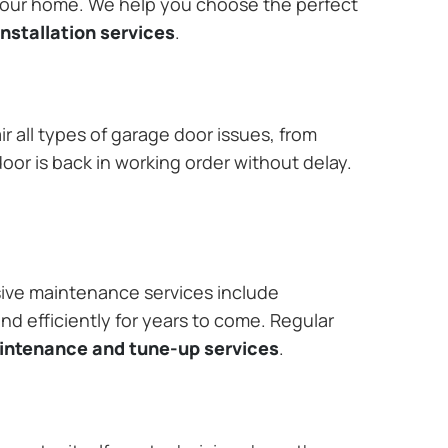
 your home. We help you choose the perfect
nstallation services
.
r all types of garage door issues, from
or is back in working order without delay.
ive maintenance services include
nd efficiently for years to come. Regular
aintenance and tune-up services
.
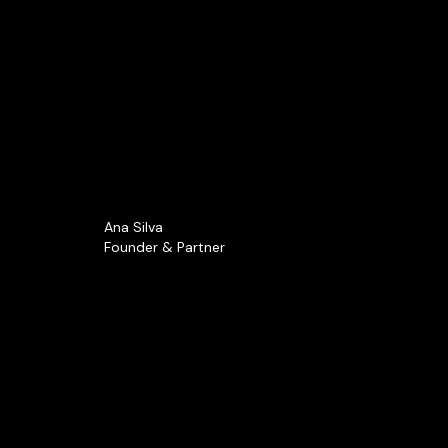
Ana Silva
Founder & Partner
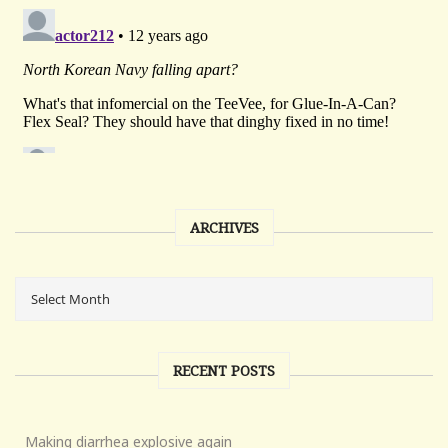
ARCHIVES
RECENT POSTS
Making diarrhea explosive again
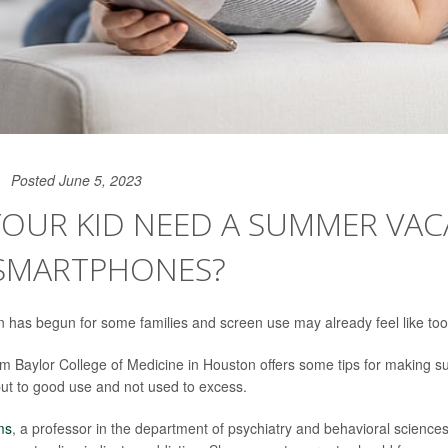
Posted June 5, 2023
YOUR KID NEED A SUMMER VAC
SMARTPHONES?
has begun for some families and screen use may already feel like to
rom Baylor College of Medicine in Houston offers some tips for making 
put to good use and not used to excess.
ms
, a professor in the department of psychiatry and behavioral sciences,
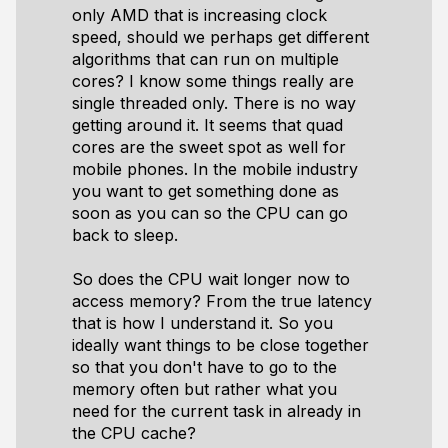
only AMD that is increasing clock
speed, should we perhaps get different
algorithms that can run on multiple
cores? I know some things really are
single threaded only. There is no way
getting around it. It seems that quad
cores are the sweet spot as well for
mobile phones. In the mobile industry
you want to get something done as
soon as you can so the CPU can go
back to sleep.
So does the CPU wait longer now to
access memory? From the true latency
that is how I understand it. So you
ideally want things to be close together
so that you don't have to go to the
memory often but rather what you
need for the current task in already in
the CPU cache?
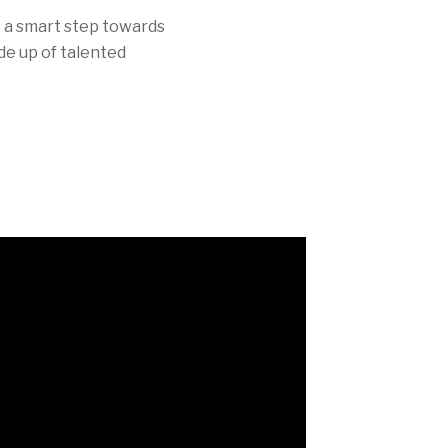
is a smart step towards
de up of talented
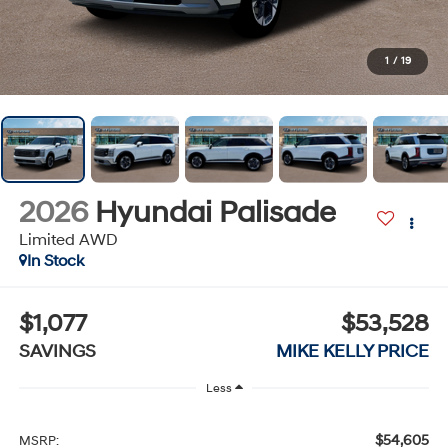
1
/
19
2026
Hyundai Palisade
Limited AWD
In Stock
$1,077
$53,528
SAVINGS
MIKE KELLY PRICE
Less
$54,605
MSRP:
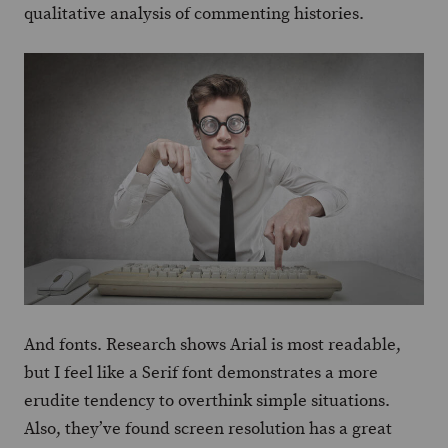
qualitative analysis of commenting histories.
And fonts. Research shows Arial is most readable,
but I feel like a Serif font demonstrates a more
erudite tendency to overthink simple situations.
Also, they’ve found screen resolution has a great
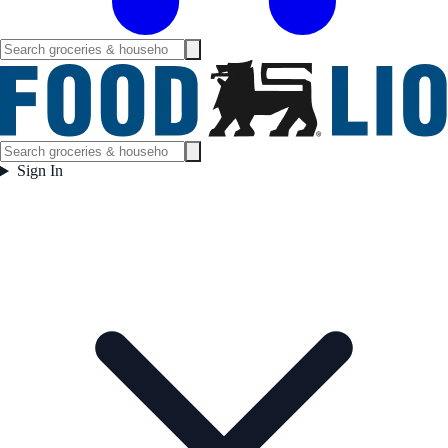
Sign In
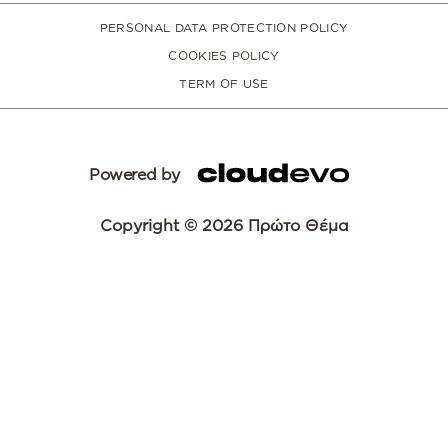
PERSONAL DATA PROTECTION POLICY
COOKIES POLICY
TERM OF USE
Powered by
Copyright © 2026 Πρώτο Θέμα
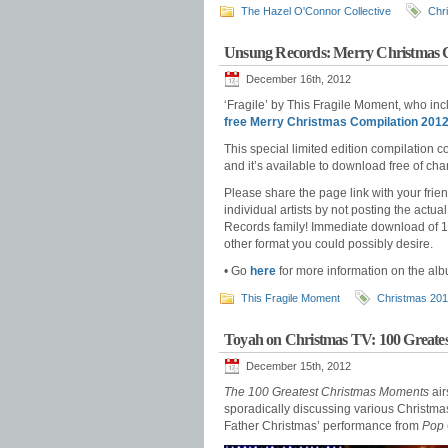
The Hazel O'Connor Collective
Chr
Unsung Records: Merry Christmas C
December 16th, 2012
‘Fragile’ by This Fragile Moment, who inc
free Merry Christmas Compilation 201
This special limited edition compilation c
and it’s available to download free of c
Please share the page link with your frie
individual artists by not posting the act
Records family! Immediate download of 19
other format you could possibly desire.
• Go
here
for more information on the al
This Fragile Moment
Christmas 20
Toyah on Christmas TV: 100 Grea
December 15th, 2012
The 100 Greatest Christmas Moments
air
sporadically discussing various Christmas-
Father Christmas’ performance from
Pop 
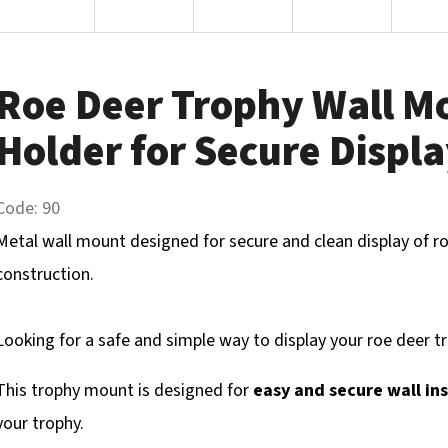
Roe Deer Trophy Wall M
Holder for Secure Displ
Code:
90
Metal wall mount designed for secure and clean display of ro
construction.
Looking for a safe and simple way to display your roe deer t
This trophy mount is designed for
easy and secure wall ins
your trophy.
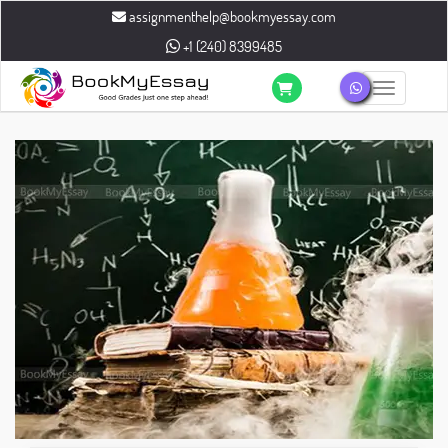
assignmenthelp@bookmyessay.com
+1 (240) 8399485
Toggle n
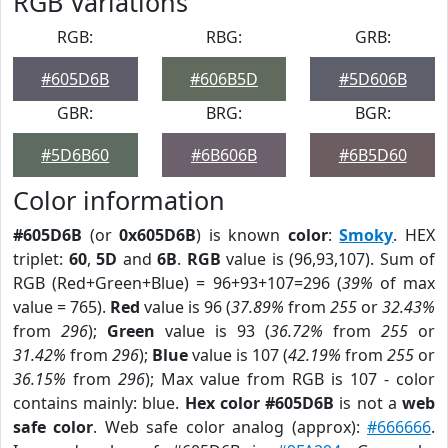
RGB Variations
RGB:
RBG:
GRB:
#605D6B
#606B5D
#5D606B
GBR:
BRG:
BGR:
#5D6B60
#6B606B
#6B5D60
Color information
#605D6B
(or
0x605D6B
) is known
color
:
Smoky
. HEX
triplet:
60
,
5D
and
6B
.
RGB
value is (96,93,107). Sum of
RGB (Red+Green+Blue) = 96+93+107=296 (
39%
of max
value = 765).
Red
value is 96 (
37.89%
from
255
or
32.43%
from
296
);
Green
value is 93 (
36.72%
from
255
or
31.42%
from
296
);
Blue
value is 107 (
42.19%
from
255
or
36.15%
from
296
); Max value from RGB is 107 - color
contains mainly: blue.
Hex color #605D6B
is not a
web
safe color
. Web safe color analog (approx):
#666666
.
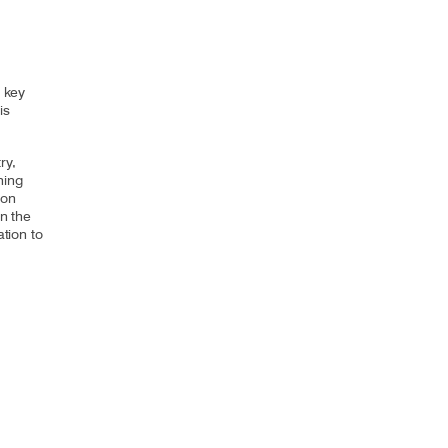
a key
is
ry,
ning
 on
in the
ation to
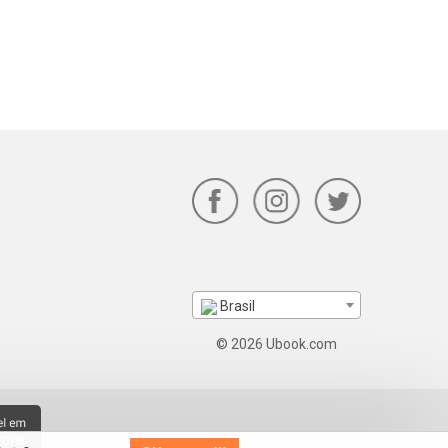
Brasil
© 2026 Ubook.com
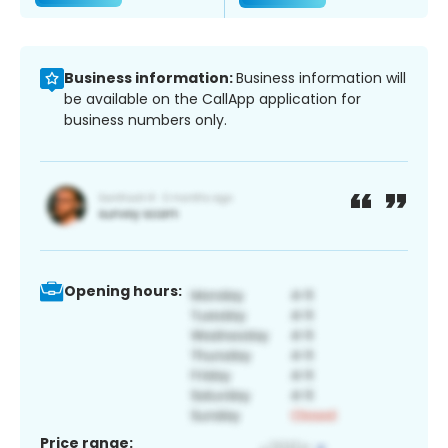
Business information:
Business information will
be available on the CallApp application for
business numbers only.
Opening hours:
Price range:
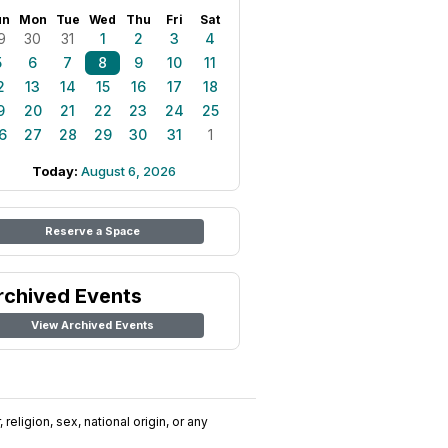
un
Mon
Tue
Wed
Thu
Fri
Sat
9
30
31
1
2
3
4
5
6
7
8
9
10
11
2
13
14
15
16
17
18
9
20
21
22
23
24
25
6
27
28
29
30
31
1
Today:
August 6, 2026
Reserve a Space
rchived Events
View Archived Events
religion, sex, national origin, or any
═══
> [WORK INSTRUCTION]:
What is needed is the exact run of lines from the start of the data through the line with "rom Baylor College", both ends included, minus the pictures.

> [YOUR RESPONSE]:
 your home. We help you choose the perfect
nstallation services
.
r all types of garage door issues, from
or is back in working order without delay.
ive maintenance services include
nd efficiently for years to come. Regular
aintenance and tune-up services
.
Ana Silva
Founder & Partner
ARCHIVES
RECENT POSTS
Making diarrhea explosive again
Posted June 5, 2023
YOUR KID NEED A SUMMER VAC
SMARTPHONES?
has begun for some families and screen use may already feel like to
rom Baylor College of Medicine in Houston offers some tips for making 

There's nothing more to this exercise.